Un nouveau "motorgate" ?

Devant cette situation, et après avoir longtemps fait l'autruche, le Groupe Stellantis se résout à procéder à un premier rappel officiel en novembre 2020, puis un second en décembre 2022. Le constructeur annonce également l'extension de garantie de 6 à 10 ans et de 100.000 à 150.000 km pour les véhicules concernés. Stellantis propose des prises en charge au cas par cas, avec souvent un reste à charge important pour les victimes du moteur PureTech 1.2.

De nombreux  propriétaires décident alors d'entamer une action collective. Maître Christophe Lèguevaques, l'avocat du "Motorgate" de Renault représente 4.800 clients qui veulent "négocier avec Stellantis une prise en charge sérieuse à défaut préparer les recours judiciaires."

Mais l'action n'a pas été lancée d'un point de vue procédural. Maître Lèguevaques s'était donné jusqu'à fin juin pour négocier avec Stellantis, mais les négociations sont dans l'impasse. Les avocats du groupe auraient informé le représentant de l'action collective que le groupe automobile n'indemniserait pas les plaignants.

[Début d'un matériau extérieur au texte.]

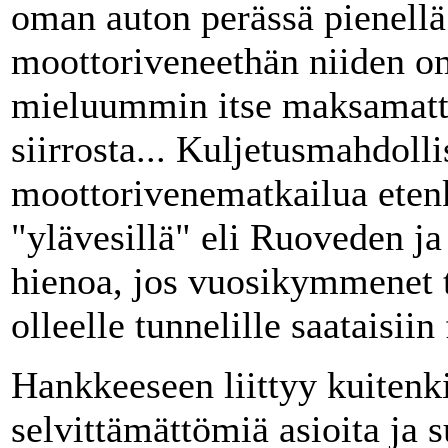
oman auton perässä pienellä t
moottoriveneethän niiden omi
mieluummin itse maksamatta
siirrosta... Kuljetusmahdolli
moottorivenematkailua eten
"ylävesillä" eli Ruoveden ja
hienoa, jos vuosikymmenet ty
olleelle tunnelille saataisiin
Hankkeeseen liittyy kuitenk
selvittämättömiä asioita ja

Il semble désormais inéluctable que l'avocat en charge du dossier passe à l'étape suivante, à savoir des poursuites judiciaires devant un tribunal pour faire plier Stellantis.

Et cela risque de ternir encore un peu plus  l'image du constructeur franco-italien déjà englué dans l'affaire des airbags défectueux.  Plus de 600.000 véhicules Citroën C3 et DS3 sont en cours de rappel pour de possibles défauts de leurs coussins gonflables de sécurité fournis par l'entreprise Takata, qui a fait faillite en 2017. Stellantis a appelé ses clients à ne plus utiliser leur véhicule tant qu'il n'est pas réparé.

L'UFC-Que Choisir a mis en demeure Stellantis  lundi de présenter des "solutions concrètes" pour ses clients affectés, dénonçant "l'incurie" dont fait, selon elle, preuve le géant automobile jusqu'ici.